[Data listing Boundary: Start]

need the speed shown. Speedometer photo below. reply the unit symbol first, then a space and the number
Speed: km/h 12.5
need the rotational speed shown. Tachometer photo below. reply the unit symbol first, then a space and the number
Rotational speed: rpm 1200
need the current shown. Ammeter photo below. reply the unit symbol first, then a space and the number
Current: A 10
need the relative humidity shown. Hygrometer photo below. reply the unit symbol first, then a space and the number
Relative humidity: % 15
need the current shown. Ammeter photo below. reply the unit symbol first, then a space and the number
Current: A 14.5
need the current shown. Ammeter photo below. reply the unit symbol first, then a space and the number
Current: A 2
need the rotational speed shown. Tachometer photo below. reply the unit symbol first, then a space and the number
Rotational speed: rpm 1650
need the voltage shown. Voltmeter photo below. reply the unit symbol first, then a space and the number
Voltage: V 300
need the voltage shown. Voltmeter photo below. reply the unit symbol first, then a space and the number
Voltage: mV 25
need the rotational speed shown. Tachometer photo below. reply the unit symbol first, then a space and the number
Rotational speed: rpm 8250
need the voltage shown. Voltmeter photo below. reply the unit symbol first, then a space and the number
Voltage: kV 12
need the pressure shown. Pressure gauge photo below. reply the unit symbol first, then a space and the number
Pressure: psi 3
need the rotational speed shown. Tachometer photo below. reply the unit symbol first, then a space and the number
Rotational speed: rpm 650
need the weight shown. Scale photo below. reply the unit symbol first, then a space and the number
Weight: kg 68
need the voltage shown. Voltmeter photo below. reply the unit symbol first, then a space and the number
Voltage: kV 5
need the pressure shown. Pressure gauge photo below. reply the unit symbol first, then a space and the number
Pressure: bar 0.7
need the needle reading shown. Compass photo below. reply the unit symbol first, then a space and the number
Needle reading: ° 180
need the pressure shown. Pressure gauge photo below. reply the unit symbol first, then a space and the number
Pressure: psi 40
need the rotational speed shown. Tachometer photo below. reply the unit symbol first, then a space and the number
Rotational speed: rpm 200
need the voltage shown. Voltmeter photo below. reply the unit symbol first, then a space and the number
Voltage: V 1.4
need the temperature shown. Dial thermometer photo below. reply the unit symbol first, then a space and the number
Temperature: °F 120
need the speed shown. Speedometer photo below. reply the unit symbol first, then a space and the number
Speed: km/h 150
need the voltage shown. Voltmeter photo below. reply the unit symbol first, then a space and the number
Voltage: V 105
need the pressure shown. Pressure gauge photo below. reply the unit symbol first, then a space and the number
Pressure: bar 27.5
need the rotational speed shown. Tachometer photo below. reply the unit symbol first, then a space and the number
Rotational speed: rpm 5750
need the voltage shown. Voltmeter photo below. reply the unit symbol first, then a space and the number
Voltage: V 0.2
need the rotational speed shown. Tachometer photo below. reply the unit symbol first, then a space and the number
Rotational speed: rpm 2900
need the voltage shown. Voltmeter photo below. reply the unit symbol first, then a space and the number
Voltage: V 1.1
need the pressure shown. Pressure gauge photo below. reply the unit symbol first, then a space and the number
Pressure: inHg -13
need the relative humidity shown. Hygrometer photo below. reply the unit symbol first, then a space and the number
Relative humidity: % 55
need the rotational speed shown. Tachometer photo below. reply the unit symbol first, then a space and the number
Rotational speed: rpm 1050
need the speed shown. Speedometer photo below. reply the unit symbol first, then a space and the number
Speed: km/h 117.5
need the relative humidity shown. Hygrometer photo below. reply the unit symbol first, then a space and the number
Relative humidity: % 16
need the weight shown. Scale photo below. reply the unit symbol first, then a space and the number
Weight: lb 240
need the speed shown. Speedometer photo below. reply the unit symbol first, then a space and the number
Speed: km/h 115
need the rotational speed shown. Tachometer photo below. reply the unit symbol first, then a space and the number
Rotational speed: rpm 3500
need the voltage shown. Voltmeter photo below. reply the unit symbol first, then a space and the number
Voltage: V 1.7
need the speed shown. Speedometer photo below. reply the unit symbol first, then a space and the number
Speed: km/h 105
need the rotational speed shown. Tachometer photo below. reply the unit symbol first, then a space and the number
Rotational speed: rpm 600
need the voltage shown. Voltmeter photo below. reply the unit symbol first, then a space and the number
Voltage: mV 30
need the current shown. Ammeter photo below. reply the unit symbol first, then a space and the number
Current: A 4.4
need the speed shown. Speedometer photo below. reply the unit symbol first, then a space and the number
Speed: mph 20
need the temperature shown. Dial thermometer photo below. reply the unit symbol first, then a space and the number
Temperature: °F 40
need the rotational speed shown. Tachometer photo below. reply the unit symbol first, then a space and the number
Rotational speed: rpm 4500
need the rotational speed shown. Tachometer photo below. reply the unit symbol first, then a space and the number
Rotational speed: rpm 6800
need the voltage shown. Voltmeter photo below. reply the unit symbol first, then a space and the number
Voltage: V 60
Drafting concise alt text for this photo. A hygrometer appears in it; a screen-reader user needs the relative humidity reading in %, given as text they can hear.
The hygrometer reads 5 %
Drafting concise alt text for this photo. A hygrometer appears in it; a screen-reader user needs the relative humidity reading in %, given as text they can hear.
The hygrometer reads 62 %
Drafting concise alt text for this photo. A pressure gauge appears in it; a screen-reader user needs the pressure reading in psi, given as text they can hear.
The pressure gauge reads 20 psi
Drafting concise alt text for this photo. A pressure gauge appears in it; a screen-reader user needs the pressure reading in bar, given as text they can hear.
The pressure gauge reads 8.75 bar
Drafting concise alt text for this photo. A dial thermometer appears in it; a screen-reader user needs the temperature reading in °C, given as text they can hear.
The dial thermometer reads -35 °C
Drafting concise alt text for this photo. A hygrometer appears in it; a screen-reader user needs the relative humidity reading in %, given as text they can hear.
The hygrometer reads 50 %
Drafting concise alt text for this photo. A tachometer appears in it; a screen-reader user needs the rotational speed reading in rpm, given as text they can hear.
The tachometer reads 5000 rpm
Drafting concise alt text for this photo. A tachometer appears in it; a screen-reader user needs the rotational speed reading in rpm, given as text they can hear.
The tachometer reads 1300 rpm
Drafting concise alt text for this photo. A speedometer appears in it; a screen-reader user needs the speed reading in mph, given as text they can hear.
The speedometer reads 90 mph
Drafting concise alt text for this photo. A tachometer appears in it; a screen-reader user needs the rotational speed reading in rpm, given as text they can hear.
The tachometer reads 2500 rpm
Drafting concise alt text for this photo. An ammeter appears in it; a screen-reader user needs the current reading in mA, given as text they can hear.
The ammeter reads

[Data listing Boundary: End]

> _Description of the task_
Update all the records above by changing "reply" to "give" wherever it appears. Keep every other part unchanged.

> _Written solution_
need the speed shown. Speedometer photo below. give the unit symbol first, then a space and the number
Speed: km/h 12.5
need the rotational speed shown. Tachometer photo below. give the unit symbol first, then a space and the number
Rotational speed: rpm 1200
need the current shown. Ammeter photo below. give the unit symbol first, then a space and the number
Current: A 10
need the relative humidity shown. Hygrometer photo below. give the unit symbol first, then a space and the number
Relative humidity: % 15
need the current shown. Ammeter photo below. give the unit symbol first, then a space and the number
Current: A 14.5
need the current shown. Ammeter photo below. give the unit symbol first, then a space and the number
Current: A 2
need the rotational speed shown. Tachometer photo below. give the unit symbol first, then a space and the number
Rotational speed: rpm 1650
need the voltage shown. Voltmeter photo below. give the unit symbol first, then a space and the number
Voltage: V 300
need the voltage shown. Voltmeter photo below. give the unit symbol first, then a space and the number
Voltage: mV 25
need the rotational speed shown. Tachometer photo below. give the unit symbol first, then a space and the number
Rotational speed: rpm 8250
need the voltage shown. Voltmeter photo below. give the unit symbol first, then a space and the number
Voltage: kV 12
need the pressure shown. Pressure gauge photo below. give the unit symbol first, then a space and the number
Pressure: psi 3
need the rotational speed shown. Tachometer photo below. give the unit symbol first, then a space and the number
Rotational speed: rpm 650
need the weight shown. Scale photo below. give the unit symbol first, then a space and the number
Weight: kg 68
need the voltage shown. Voltmeter photo below. give the unit symbol first, then a space and the number
Voltage: kV 5
need the pressure shown. Pressure gauge photo below. give the unit symbol first, then a space and the number
Pressure: bar 0.7
need the needle reading shown. Compass photo below. give the unit symbol first, then a space and the number
Needle reading: ° 180
need the pressure shown. Pressure gauge photo below. give the unit symbol first, then a space and the number
Pressure: psi 40
need the rotational speed shown. Tachometer photo below. give the unit symbol first, then a space and the number
Rotational speed: rpm 200
need the voltage shown. Voltmeter photo below. give the unit symbol first, then a space and the number
Voltage: V 1.4
need the temperature shown. Dial thermometer photo below. give the unit symbol first, then a space and the number
Temperature: °F 120
need the speed shown. Speedometer photo below. give the unit symbol first, then a space and the number
Speed: km/h 150
need the voltage shown. Voltmeter photo below. give the unit symbol first, then a space and the number
Voltage: V 105
need the pressure shown. Pressure gauge photo below. give the unit symbol first, then a space and the number
Pressure: bar 27.5
need the rotational speed shown. Tachometer photo below. give the unit symbol first, then a space and the number
Rotational speed: rpm 5750
need the voltage shown. Voltmeter photo below. give the unit symbol first, then a space and the number
Voltage: V 0.2
need the rotational speed shown. Tachometer photo below. give the unit symbol first, then a space and the number
Rotational speed: rpm 2900
need the voltage shown. Voltmeter photo below. give the unit symbol first, then a space and the number
Voltage: V 1.1
need the pressure shown. Pressure gauge photo below. give the unit symbol first, then a space and the number
Pressure: inHg -13
need the relative humidity shown. Hygrometer photo below. give the unit symbol first, then a space and the number
Relative humidity: % 55
need the rotational speed shown. Tachometer photo below. give the unit symbol first, then a space and the number
Rotational speed: rpm 1050
need the speed shown. Speedometer photo below. give the unit symbol first, then a space and the number
Speed: km/h 117.5
need the relative humidity shown. Hygrometer photo below. give the unit symbol first, then a space and the number
Relative humidity: % 16
need the weight shown. Scale photo below. give the unit symbol first, then a space and the number
Weight: lb 240
need the speed shown. Speedometer photo below. give the unit symbol first, then a space and the number
Speed: km/h 115
need the rotational speed shown. Tachometer photo below. give the unit symbol first, then a space and the number
Rotational speed: rpm 3500
need the voltage shown. Voltmeter photo below. give the unit symbol first, then a space and the number
Voltage: V 1.7
need the speed shown. Speedometer photo below. give the unit symbol first, then a space and the number
Speed: km/h 105
need the rotational speed shown. Tachometer photo below. give the unit symbol first, then a space and the number
Rotational speed: rpm 600
need the voltage shown. Voltmeter photo below. give the unit symbol first, then a space and the number
Voltage: mV 30
need the current shown. Ammeter photo below. give the unit symbol first, then a space and the number
Current: A 4.4
need the speed shown. Speedometer photo below. give the unit symbol first, then a space and the number
Speed: mph 20
need the temperature shown. Dial thermometer photo below. give the unit symbol first, then a space and the number
Temperature: °F 40
need the rotational speed shown. Tachometer photo below. give the unit symbol first, then a space and the number
Rotational speed: rpm 4500
need the rotational speed shown. Tachometer photo below. give the unit symbol first, then a space and the number
Rotational speed: rpm 6800
need the voltage shown. Voltmeter photo below. give the unit symbol first, then a space and the number
Voltage: V 60
Drafting concise alt text for this photo. A hygrometer appears in it; a screen-reader user needs the relative humidity reading in %, given as text they can hear.
The hygrometer reads 5 %
Drafting concise alt text for this photo. A hygrometer appears in it; a screen-reader user needs the relative humidity reading in %, given as text they can hear.
The hygrometer reads 62 %
Drafting concise alt text for this photo. A pressure gauge appears in it; a screen-reader user needs the pressure reading in psi, given as text they can hear.
The pressure gauge reads 20 psi
Drafting concise alt text for this photo. A pressure gauge appears in it; a screen-reader user needs the pressure reading in bar, given as text they can hear.
The pressure gauge reads 8.75 bar
Drafting concise alt text for this photo. A dial thermometer appears in it; a screen-reader user needs the temperature reading in °C, given as text they can hear.
The dial thermometer reads -35 °C
Drafting concise alt text for this photo. A hygrometer appears in it; a screen-reader user needs the relative humidity reading in %, given as text they can hear.
The hygrometer reads 50 %
Drafting concise alt text for this photo. A tachometer appears in it; a screen-reader user needs the rotational speed reading in rpm, given as text they can hear.
The tachometer reads 5000 rpm
Drafting concise alt text for this photo. A tachometer appears in it; a screen-reader user needs the rotational speed reading in rpm, given as text they can hear.
The tachometer reads 1300 rpm
Drafting concise alt text for this photo. A speedometer appears in it; a screen-reader user needs the speed reading in mph, given as text they can hear.
The speedometer reads 90 mph
Drafting concise alt text for this photo. A tachometer appears in it; a screen-reader user needs the rotational speed reading in rpm, given as text they can hear.
The tachometer reads 2500 rpm
Drafting concise alt text for this photo. An ammeter appears in it; a screen-reader user needs the current reading in mA, given as text they can hear.
The ammeter reads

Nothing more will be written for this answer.